Members of a bridal party are demanding a refund from their rural Auckland accommodation after they discovered a camera hidden in a light bulb.
Bridesmaid Sarah Muir said on discovering the 360-degree camera, which also recorded noises, they decided to all get dressed in the bathroom in the rural West Auckland property.
Speaking to the New Zealand Herald, Muir told how they arrived at the property, booked through booking.com, on the Friday evening and had just finished watching the news and being left “weirded out” after watching a segment on a man who put double-sided mirrors in his bathroom.
The group of five then joked about there being hidden cameras in their rented house, when Muir looked up and noticed one of the light bulbs looked different from the others.
“We’d set up the wedding, had dinner and were just sitting around having a wine, going over the bride’s vows and then that came up on the news, we joked and then we saw it.
“We searched the rest of the house and we couldn’t find anything that looked like that but we don’t know if they had other types of hidden cameras around. We just made sure that we got changed in the bathroom from then on, we thought that would be the safest place.”
She said they were horrified by the find.
“We were pretty violated. If we hadn’t have found that, we would have been getting changed in there the next day.
“If they have it for surveillance you need to actually advise people. We wouldn’t have booked it if we had known there was a camera there.”
A spokesperson for Booking.com said the company was “concerned by the experience reported and are investigating fully”.
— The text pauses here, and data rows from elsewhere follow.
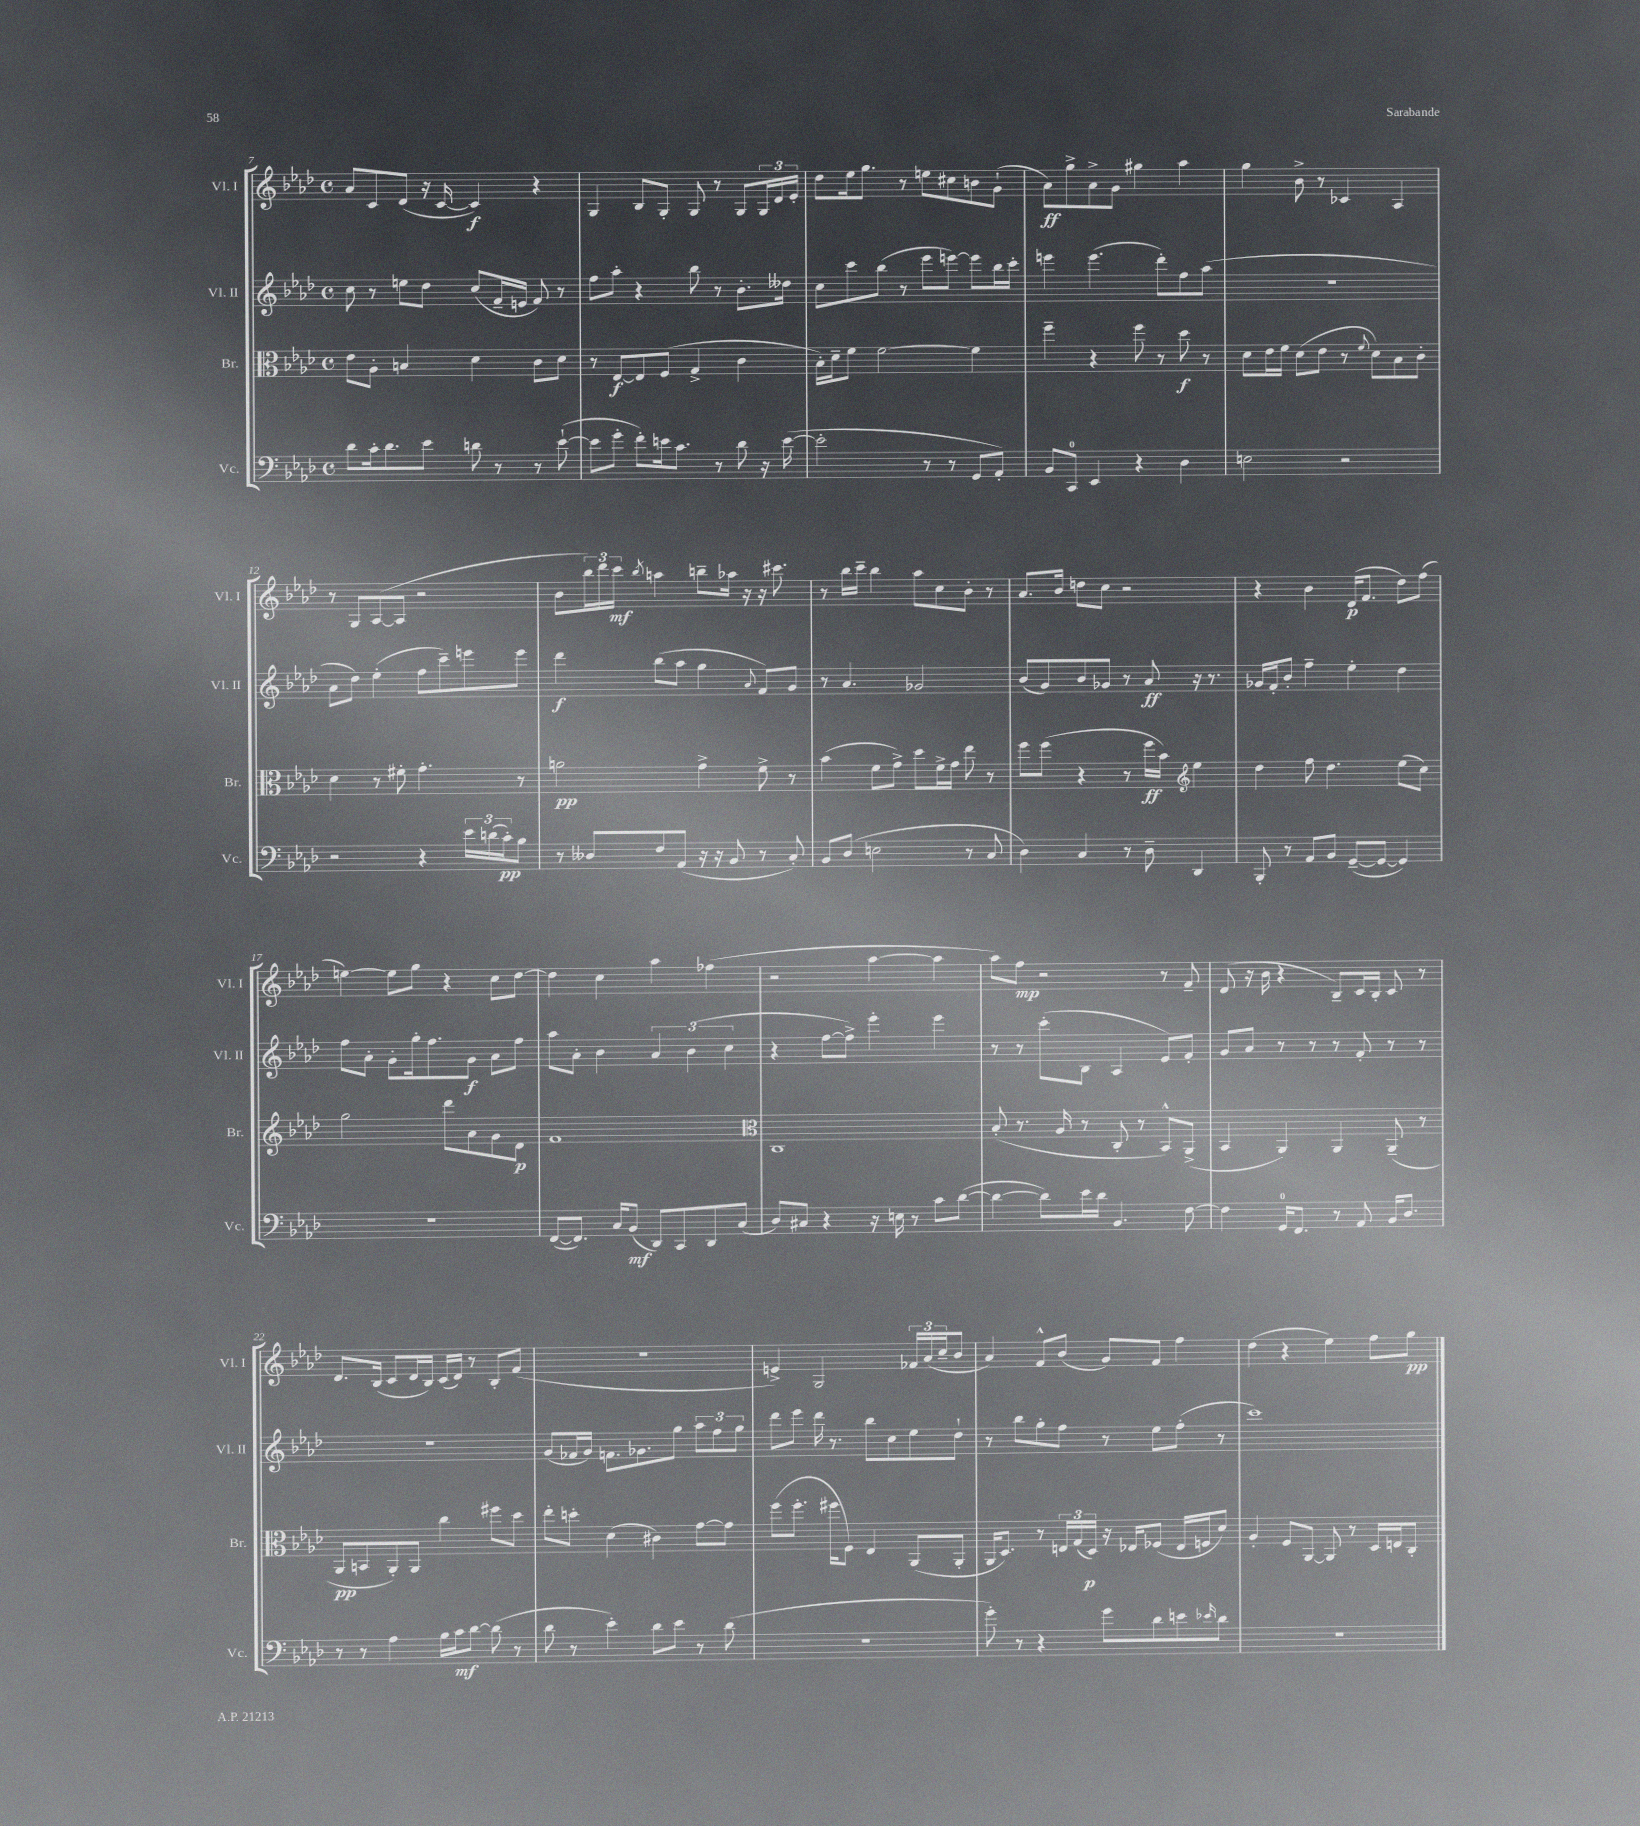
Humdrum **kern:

**kern	**dynam	**kern	**dynam	**kern	**dynam	**kern	**dynam
*part4	*part4	*part3	*part3	*part2	*part2	*part1	*part1
*staff4	*staff4	*staff3	*staff3	*staff2	*staff2	*staff1	*staff1
*I"Vc.	*	*I"Br.	*	*I"Vl. II	*	*I"Vl. I	*
*I'Vc.	*	*I'Br.	*	*I'Vl. II	*	*I'Vl. I	*
*clefF4	*	*clefC3	*	*clefG2	*	*clefG2	*
*k[b-e-a-d-]	*	*k[b-e-a-d-]	*	*k[b-e-a-d-]	*	*k[b-e-a-d-]	*
*M4/4	*	*M4/4	*	*M4/4	*	*M4/4	*
*met(c)	*	*met(c)	*	*met(c)	*	*met(c)	*
=7	=7	=7	=7	=7	=7	=7	=7
8d-\L	.	8e-\L	.	8cc\	.	8a-/L	.
16c'\k	.	8A-'\J	.	8r	.	8c/	.
8.d-\	.	.	.	.	.	.	.
.	.	4Bn/	.	8een\L	.	(8d-/J	.
8e-\J	.	.	.	8dd-\J	.	16r	.
.	.	.	.	.	.	[16c/	.
8dn\	.	4d-\	.	(8cc/L	.	4c/])	f
8r	.	.	.	16f~/L	.	.	.
.	.	.	.	16en/JJ	.	.	.
8r	.	8c\L	.	8f/)	.	4r	.
([8e-`\	.	8d-\J	.	8r	.	.	.
=8	=8	=8	=8	=8	=8	=8	=8
8e-\L]	.	8r	.	8ff\L	.	4G/	.
8g'\J	.	[8E-/L	f	8aa-'\J	.	.	.
8f'\L)	.	8E-/]	.	4r	.	8B-/L	.
16en\k	.	(8F/J	.	.	.	8G'/J	.
8.c\J	.	.	.	.	.	.	.
.	.	4G^/	.	8bb-\	.	8G/	.
8r	.	.	.	8r	.	8r	.
8d-\	.	4c\	.	8.b-'\L	.	8G/L	.
16r	.	.	.	.	.	24G/L	.
.	.	.	.	.	.	24d-/	.
([16e\	.	.	.	16dd--X\Jk	.	.	.
.	.	.	.	.	.	24e-'/JJ	.
=9	=9	=9	=9	=9	=9	=9	=9
2e'\]	.	16B-'\LL)	.	8cc\L	.	8dd-\L	.
.	.	16d-~\J	.	.	.	.	.
.	.	8f\J	.	8ccc\	.	16ee-\k	.
.	.	.	.	.	.	8.gg\J	.
.	.	[2f\	.	(8bb-\J	.	.	.
.	.	.	.	8r	.	8r	.
8r	.	.	.	8eee-\L	.	8een\L	.
8r	.	.	.	[8eeen\J)	.	8cc#X\	.
8GG/L	.	4f\]	.	8eee\L]	.	8bn\	.
8AA-'/J)	.	.	.	16bb-\L	.	(8g`\J	.
.	.	.	.	16ccc'\JJ	.	.	.
=10	=10	=10	=10	=10	=10	=10	=10
8BB-/L	.	4ff~\	.	4eeen\	.	8a-\L)	ff
8CC/J	.	.	.	.	.	8gg^\	.
4EE-/	.	4r	.	(4.eee\	.	8a-^\	.
.	.	.	.	.	.	8g\J	.
4r	.	8ff\	.	.	.	4gg#X\	.
.	.	8r	.	8ddd-'\L)	.	.	.
4D-\	.	8dd-\	f	8ff\	.	4aa-\	.
.	.	8r	.	(8aa-\J	.	.	.
=11	=11	=11	=11	=11	=11	=11	=11
2En\	.	8d-\L	.	1r	.	4gg\	.
.	.	16e-\L	.	.	.	.	.
.	.	16f\JJ	.	.	.	.	.
.	.	(8d-\L	.	.	.	8b-^\	.
.	.	8e-\J	.	.	.	8r	.
2r	.	8r	.	.	.	4c-X/	.
.	.	8qqf/	.	.	.	.	.
.	.	8d-\L)	.	.	.	.	.
.	.	8B-\	.	.	.	4A-/	.
.	.	8c'\J	.	.	.	.	.
!!LO:LB:g=z
=12	=12	=12	=12	=12	=12	=12	=12
2r	.	4d-\	.	8a-\L	.	8r	.
.	.	.	.	8dd-\J)	.	8G/L	.
.	.	8r	.	(4ee-'\	.	([8A-/	.
.	.	8f#X'\	.	.	.	8A-/J]	.
4r	.	4.g'\	.	8ff\L	.	2r	.
.	.	.	.	8ccc~\)	.	.	.
24e-\LL	.	.	.	8eeen\	.	.	.
(24dn\	.	.	.	.	.	.	.
24c'\J)	pp	.	.	.	.	.	.
8B-\J	.	8r	.	8eee\J	.	.	.
=13	=13	=13	=13	=13	=13	=13	=13
8r	.	2an\	pp	4ddd-\	f	8b-\L	.
8D--X/L	.	.	.	.	.	24bb-\L)	.
.	.	.	.	.	.	24ddd-\	.
.	.	.	.	.	.	24ccc\JJ	mf
.	.	.	.	.	.	8qbb-/	.
8F/	.	.	.	(8bb-\L	.	4aan\	.
(8AA-/J	.	.	.	8aa-\J	.	.	.
16r	.	4g^\	.	4gg\	.	8bbn~\L	.
16r	.	.	.	.	.	.	.
8BB-/	.	.	.	.	.	16aa-X\Jk	.
.	.	.	.	.	.	16r	.
.	.	.	.	8qqa-/	.	.	.
8r	.	8f^\	.	8f/L)	.	16r	.
.	.	.	.	.	.	8.ccc#X\	.
8C'/)	.	8r	.	8g/J	.	.	.
=14	=14	=14	=14	=14	=14	=14	=14
8BB-/L	.	(4b-\	.	8r	.	8r	.
(8D-/J	.	.	.	4.a-/	.	16bb-\LL	.
.	.	.	.	.	.	16ccc~\JJ	.
2En\	.	8f\L	.	.	.	4bb-\	.
.	.	8g^\J)	.	.	.	.	.
.	.	8dd-\L	.	2g-X/	.	8aa-\L	.
.	.	16f^\L	.	.	.	8cc\	.
.	.	16g\JJ	.	.	.	.	.
8r	.	8ee-\	.	.	.	8b-'\J	.
8C/	.	8r	.	.	.	8r	.
=15	=15	=15	=15	=15	=15	=15	=15
4D-\)	.	8ff\L	.	(8b-/L	.	8.a-/L	.
.	.	(8ff\J	.	8g/)	.	.	.
.	.	.	.	.	.	16b-/Jk	.
4C/	.	4r	.	8b-/	.	8ddn\L	.
.	.	.	.	8g-X/J	.	8cc\J	.
8r	.	8r	.	8r	.	2r	.
8D-~\	.	16ff\LL	ff	8a-/	ff	.	.
.	.	16b-\JJ)	.	.	.	.	.
*	*	*clefG2	*	*	*	*	*
4DD-/	.	4ee-\	.	16r	.	.	.
.	.	.	.	8.r	.	.	.
=16	=16	=16	=16	=16	=16	=16	=16
8BBB-'/	.	4dd-\	.	16g-X/LL	.	4r	.
.	.	.	.	16f'/J	.	.	.
8r	.	.	.	8b-'/J	.	.	.
8AA-/L	.	8ff\	.	4ff~\	.	4b-\	.
8BB-/J	.	4.dd-\	.	.	.	.	.
([8GG~/L	.	.	.	4ee-'\	.	(16d-/KL	p
.	.	.	.	.	.	8.f/J	.
8GG/J_	.	.	.	.	.	.	.
4GG/])	.	(8ee-\L	.	4dd-\	.	8dd-\L)	.
.	.	8cc\J)	.	.	.	(8ff\J	.
!!LO:LB:g=z
=17	=17	=17	=17	=17	=17	=17	=17
1r	.	2gg\	.	8ff\L	.	[4een\)	.
.	.	.	.	8a-'\J	.	.	.
.	.	.	.	8g'\L	.	8ee\L]	.
.	.	.	.	16gg'\k	.	8gg\J	.
.	.	.	.	8.ff\	.	.	.
.	.	8ddd-\L	.	.	.	4r	.
.	.	8a-\	.	8g\J	f	.	.
.	.	8g\	.	8a-\L	.	8cc\L	.
.	.	8d-\J	p	8ff\J	.	[8dd-\J	.
=18	=18	=18	=18	=18	=18	=18	=18
([8FF/L	.	1f	.	8aa-\L	.	4dd-\]	.
8.FF/J])	.	.	.	8a-'\J	.	.	.
.	.	.	.	4b-\	.	4cc\	.
16C/KL	.	.	.	.	.	.	.
(8BB-/J	mf	.	.	.	.	.	.
8DD-/L)	.	.	.	6a-/	.	4aa-\	.
8CC/	.	.	.	.	.	.	.
.	.	.	.	(6b-\	.	.	.
8DD-/	.	.	.	.	.	(4ff-X\	.
.	.	.	.	6cc\	.	.	.
(8C/J	.	.	.	.	.	.	.
=19	=19	=19	=19	=19	=19	=19	=19
*	*	*clefC3	*	*	*	*	*
8D-/L)	.	1C	.	4r	.	2r	.
8C#X/J	.	.	.	.	.	.	.
4r	.	.	.	[8ff\L	.	.	.
.	.	.	.	8ff^\J])	.	.	.
16r	.	.	.	4eee-'\	.	[4aa-\	.
16En\	.	.	.	.	.	.	.
8r	.	.	.	.	.	.	.
8c\L	.	.	.	4eee-\	.	4aa-\]	.
([8d-\J	.	.	.	.	.	.	.
=20	=20	=20	=20	=20	=20	=20	=20
4d-\_	.	(8B-'/	.	8r	.	8aa-\L)	.
.	.	8.r	.	8r	.	8ff\J	mp
8d-\L])	.	.	.	(8ccc'\L	.	2r	.
.	.	16A-/	.	.	.	.	.
16e-\L	.	8r	.	8B-\J	.	.	.
16d-\JJ	.	.	.	.	.	.	.
4.BB-/	.	8C'/	.	4A-/	.	.	.
.	.	8r	.	.	.	.	.
.	.	8BB-^^/L)	.	8e-/L)	.	8r	.
[8F\	.	(8AA-^/J	.	8f'/J	.	8f~/	.
=21	=21	=21	=21	=21	=21	=21	=21
4F\]	.	4BB-/	.	8g/L	.	(8d-/	.
.	.	.	.	8a-/J	.	16r	.
.	.	.	.	.	.	16b-\	.
16GG/KL	.	4AA-/)	.	8r	.	4r	.
8.FF/J	.	.	.	.	.	.	.
.	.	.	.	8r	.	.	.
8r	.	4AA-/	.	8r	.	8B-~/L)	.
8AA-/	.	.	.	8f'/	.	16c/L	.
.	.	.	.	.	.	16B-'/JJ	.
16BB-/KL	.	(8AA-~/	.	8r	.	8c/	.
8.D-/J	.	.	.	.	.	.	.
.	.	8r	.	8r	.	8r	.
!!LO:LB:g=z
=22	=22	=22	=22	=22	=22	=22	=22
8r	.	8AA-/L	pp	1r	.	8.d-/L	.
8r	.	8BBn/	.	.	.	.	.
.	.	.	.	.	.	(16B-/Jk	.
4A-\	.	8AA-'/)	.	.	.	8c/L	.
.	.	8AA-/J	.	.	.	16d-/L	.
.	.	.	.	.	.	16B-/JJ)	.
16B-\LL	.	4cc\	.	.	.	(16c/LL	.
16c\J	mf	.	.	.	.	16d-/JJ)	.
[8d-\J	.	.	.	.	.	8r	.
(8d-\]	.	8ff#X\L	.	.	.	8B-'/L	.
8r	.	8dd-\J	.	.	.	(8f/J	.
=23	=23	=23	=23	=23	=23	=23	=23
8d-\	.	8ee-'\L	.	(8g/L	.	1r	.
8r	.	8ddn'\J	.	16f-X/L	.	.	.
.	.	.	.	16g/JJ)	.	.	.
4e-'\)	.	(4d-\	.	8.fn\L	.	.	.
.	.	.	.	8.g-X\	.	.	.
8d-\L	.	4c#X\)	.	.	.	.	.
8e-\J	.	.	.	8gg\J	.	.	.
8r	.	[8g\L	.	12aa-\L	.	.	.
.	.	.	.	12ff\	.	.	.
(8d-\	.	8g\J]	.	.	.	.	.
.	.	.	.	12gg\J	.	.	.
=24	=24	=24	=24	=24	=24	=24	=24
1r	.	(8ff\L	.	8ddd-\L	.	4en^/)	.
.	.	8.ff'\J	.	8eee-\J	.	.	.
.	.	.	.	16ddd-\	.	2G/	.
.	.	16ff#X\KL	.	8.r	.	.	.
.	.	8F\J)	.	.	.	.	.
.	.	4E-/	.	8bb-\L	.	.	.
.	.	.	.	8cc\	.	.	.
.	.	(8AA-/L	.	8ee-\	.	24f-X/LL	.
.	.	.	.	.	.	(24a-/	.
.	.	.	.	.	.	24cc~/J	.
.	.	8AA-'/J	.	8dd-`\J	.	8b-/J	.
=25	=25	=25	=25	=25	=25	=25	=25
8g'\)	.	16AA-/KL	.	8r	.	4a-/)	.
.	.	8.D-/J)	.	.	.	.	.
8r	.	.	.	8bb-\L	.	.	.
4r	.	8r	.	8gg'\	.	8f^^/L	.
.	.	24En/LL	.	8ff\J	.	(8b-/J	.
.	.	(24G/	.	.	.	.	.
.	.	24D-/JJ)	p	.	.	.	.
8g\L	.	16r	.	8r	.	8g/L)	.
.	.	16E-X/KL	.	.	.	.	.
8d-\	.	(8F-X/J	.	8ee-\L	.	8f/J	.
8en\	.	16E-/LL	.	(8ff'\J	.	4ff\	.
.	.	16Fn/J	.	.	.	.	.
16qqe-X/	.	.	.	.	.	.	.
8d-\J	.	8d-/J)	.	8r	.	.	.
=26	=26	=26	=26	=26	=26	=26	=26
1r	.	4A-'/	.	1ccc)	.	(4dd-\	.
.	.	8F/L	.	.	.	4r	.
.	.	[8AA-/J	.	.	.	.	.
.	.	8AA-/]	.	.	.	4ee-\)	.
.	.	8r	.	.	.	.	.
.	.	16D-/LL	.	.	.	8ff\L	.
.	.	16En/J	.	.	.	.	.
.	.	8C'/J	.	.	.	8gg\J	pp
==	==	==	==	==	==	==	==
*-	*-	*-	*-	*-	*-	*-	*-
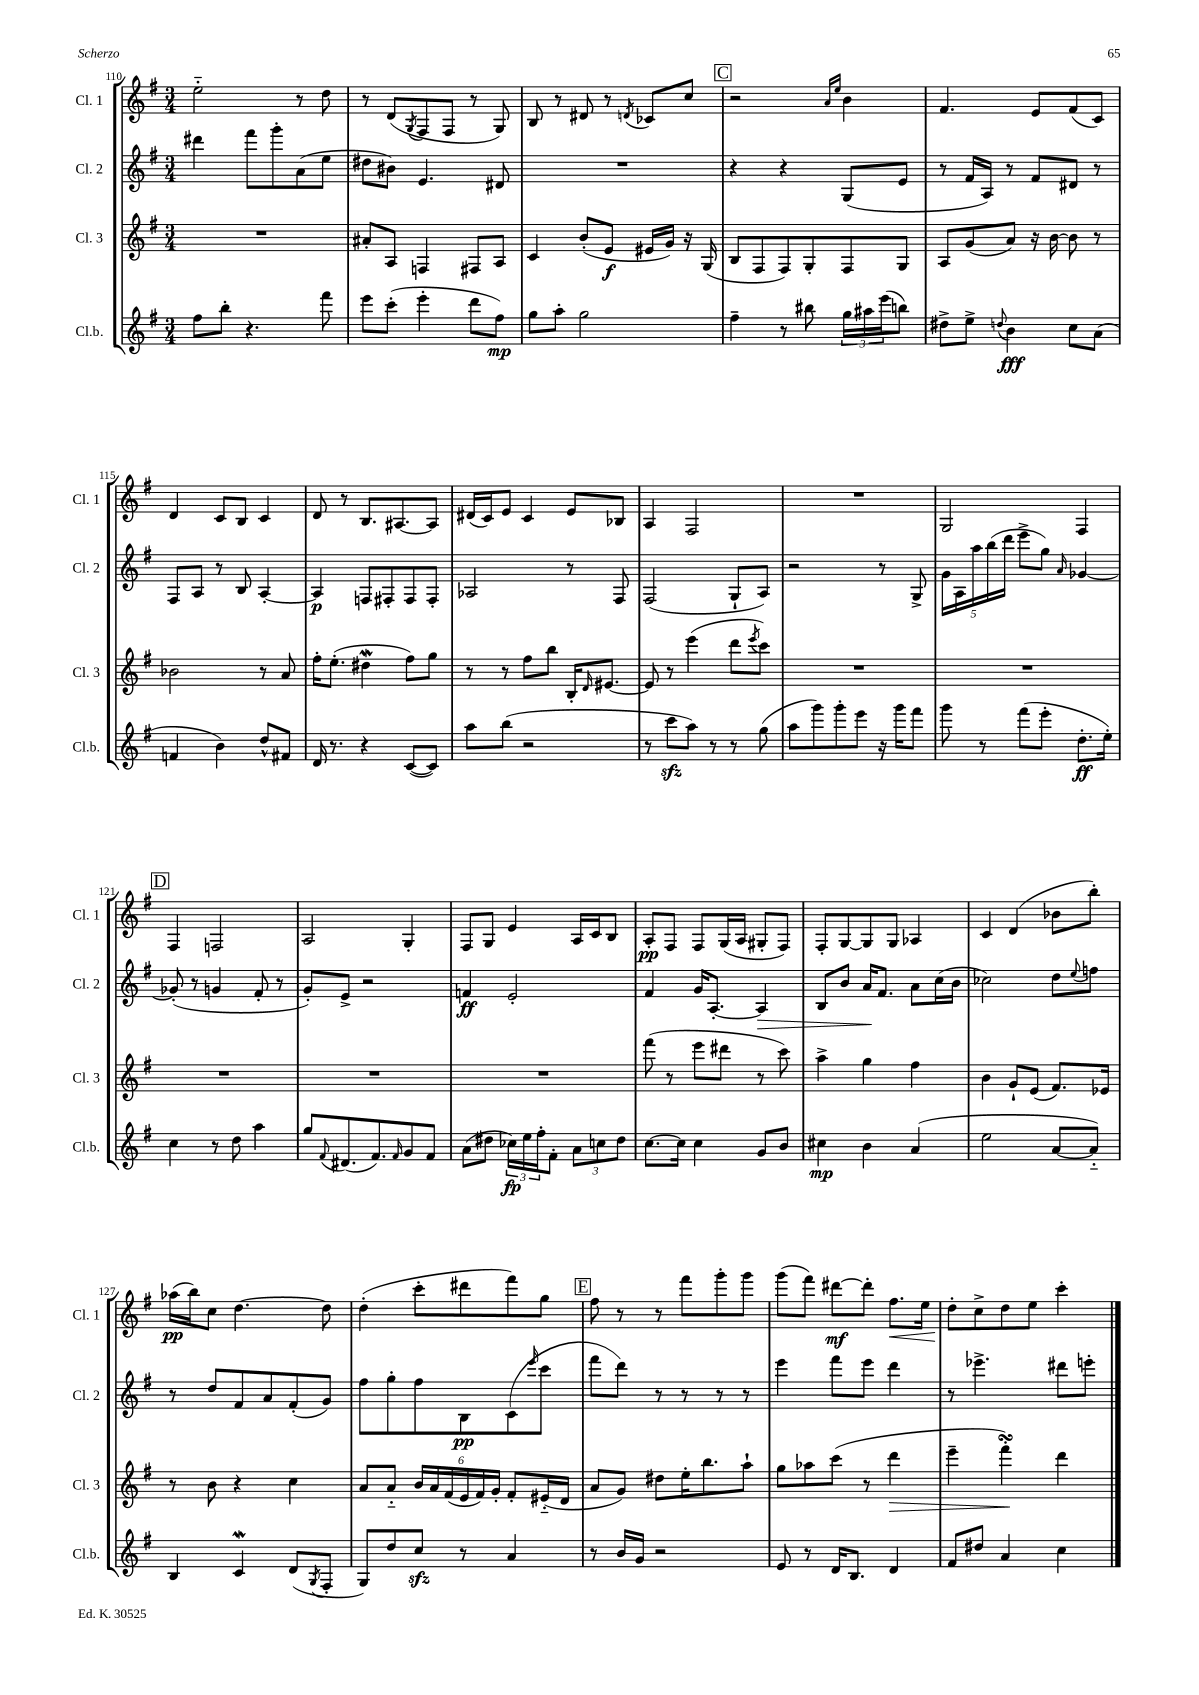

Privacy law expert Kathryn Dalziel told TVNZ1’s Breakfast this is something that just shouldn’t happen, but it is becoming a common occurance.
“We need to be concerned, this isn’t the first time it’s happened… …it’s happening more and more frequently.”
She says if guests “were in their underwear” on camera the guests would have grounds to lay a complaint with police. But in this particular case the guests laid a complaint with the Privacy Commissioner.
“It is illegal so the big risk for an owner in that environment is that they can even be down to their underwear and that would make it a crime because if they capture somebody in their underwear, not just naked that would be an intimate visual recording,” Ms Dalziel said.
She says home owners who lease out their houses need to be very careful about putting cameras inside their homes.
“They’re leasing that out to somebody and nobody likes being video or audio taped without their consent, which unsurprisingly the law agrees.”
Ms Dalziel warns home owners that if you are going to have a camera in your house, tell the people hiring the place you have a camera there.
“If the home owner tells them there is a camera there, it’s perfectly legal.”